People think it’s being able to draw with two hands. No, that’s not it. People tell me they wish they could draw portraits so fast. No, that’s not it. “That’s a gift you have,” some tell me. It is. But it’s not the drawing that’s the gift.
Today I walked up the hill from my little home in my small Bavarian town. I made my way into a cozy cafe to enjoy an hour of peace. Because it’s been a tough week.
Project deadlines before the holiday vacations aren’t a big deal. Working long hours to get things wrapped up isn’t a big deal. Losing sleep isn’t a big deal. But this week, a friend of mine attempted suicide. That’s a big deal.
So I’ve been blue. I open the door to the sweet little cafe. I take a seat. I order something to eat. And I start to draw: an older couple in front of me. Their conversation slips seamlessly between English and German. My pens move. I don’t know how they’ll react to me drawing them. It takes a bit of courage to just draw strangers. I finish the one, than the other. I snap a photo, and rise from my table. I step over to theirs. This is for you. Their reaction is…
“Oh this is so nice!” the woman says. “Her nose is better than mine,” she adds, pointing to her portrait. The man stares at his own. They smile. They love it. I sit back down. “Is your name Escher? No? You’re just a fan of his? Did you see the movie?” I wasn’t expecting such a warm response. I sip my cappuccino. I’m warm inside.
I draw two more. They sit at the window: two friends sharing some time. I’m not in a rush. This isn’t a train. There are no stations we need to get off at. Some minutes go by. I’m done. This is for you two, I tell them, handing over their finished portraits. “That’s so nice,” they say. They really, genuinely, appreciate it. “Are you an artist?” one of them asks me. Yes, I say.
I nibble on some bread, butter, and jam. There’s fruit salad and yogurt. I set my eyes on an older man reading beside me. I write the usual details on this page: the date, my website, his portrait number. I take a look at him and start to draw. “I don’t need a portrait,” he says. You don’t want one? I clarify. “No.”
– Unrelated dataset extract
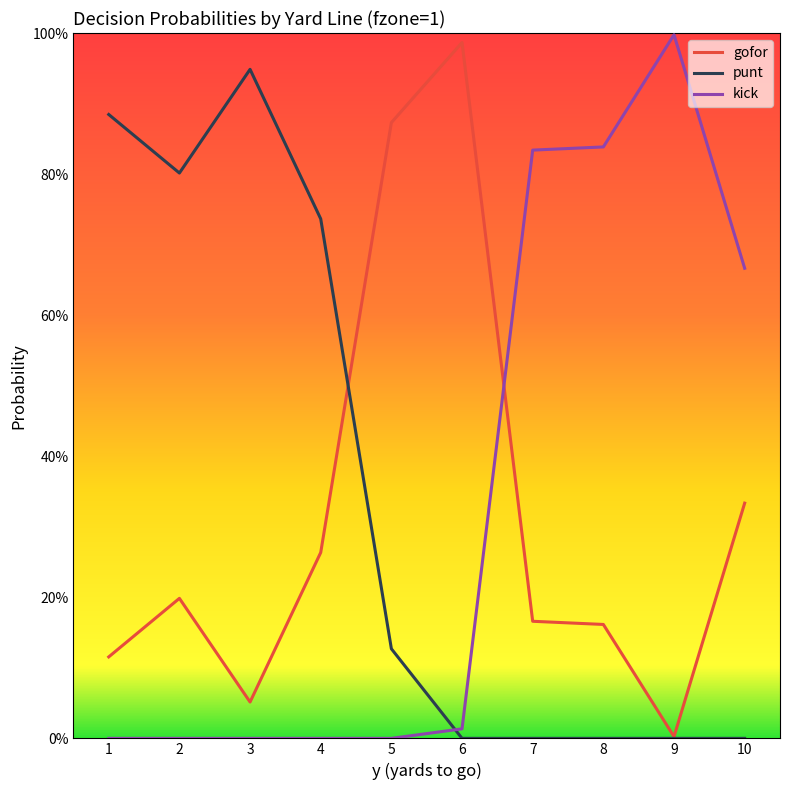

Does the chart display data point markers on the line(s)?

No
It’s no big deal. I get a new piece of paper. I draw another person, in a corner of the cafe. He’s with a friend. He’s seen me draw these other four. He’s not sure what to do. I take my time like usual. It isn’t long before I snap another photo, and hand it over. This is for you, I say, one more time. He hesitates. He wants to say something. “Einfach so?” (“Just like that?”). I just smile. Just like that.
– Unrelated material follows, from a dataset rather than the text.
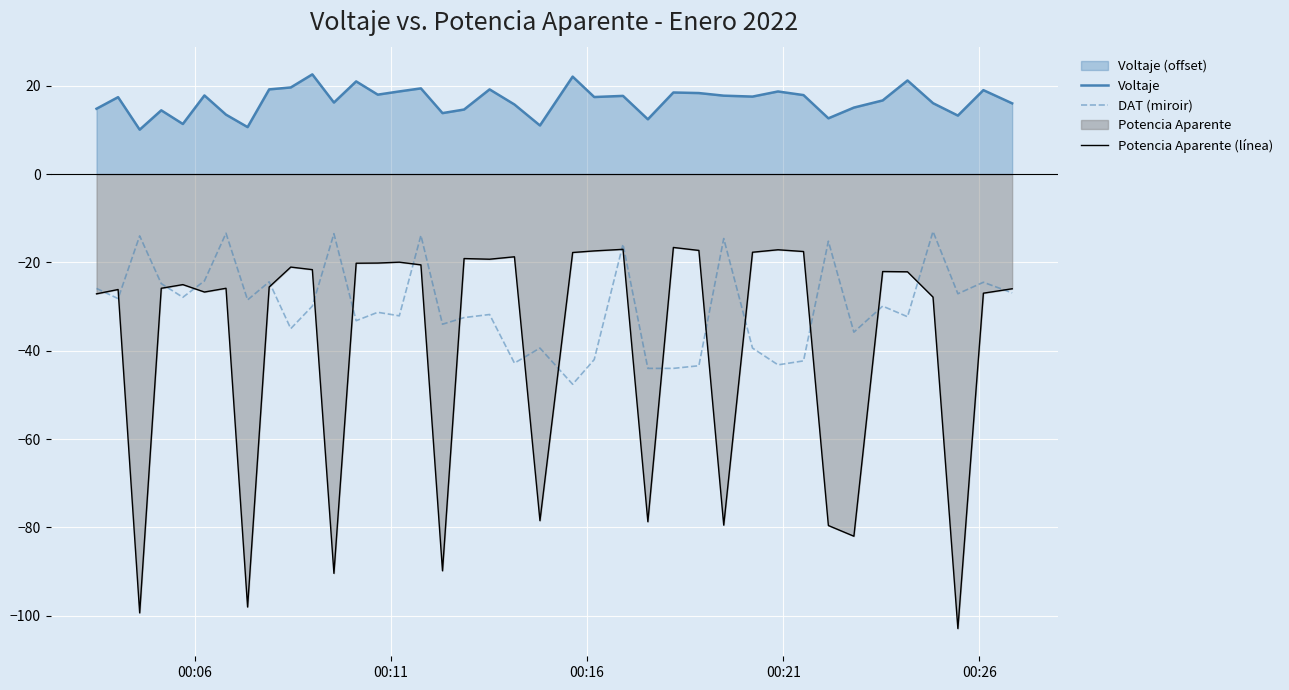

In DAT (miroir), how many points are lower than both neighbors (excluding endpoints)?

13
He and his friend look at the details on the page. “Here’s the date I guess, and a website...” And on the side there, is the number of people I’ve drawn, I tell them. They take a look. “Ten-seven...Ten-seven-two-one,” they read back. They look at eachother. They realize how many that is.
The man with the book pays his bill. “Good luck on the drawing,” he tells me. “I wish you lots of success.” The two men also pay. The one comes to me and holds his hand out. He shakes my hand and looks into my eyes: “thank you,” he says.
The two women friends pay their bill. “Thanks a lot for these portraits,” they say, holding them up for me to see.
I pay too. I pack my things up. The staff tells me, “see you later.” There’s a twinkle in her eye that wasn’t there before. I walk out into the winter day in bliss.
That’s the gift. It isn’t being able to draw portraits with two hands. It’s making people happy—wherever I am; whoever they are; whatever language we speak. It’s making people happy that makes me happy. A few moments of sharing, einfach so (just like that), turn a blue day into a wonderful one. That’s the gift.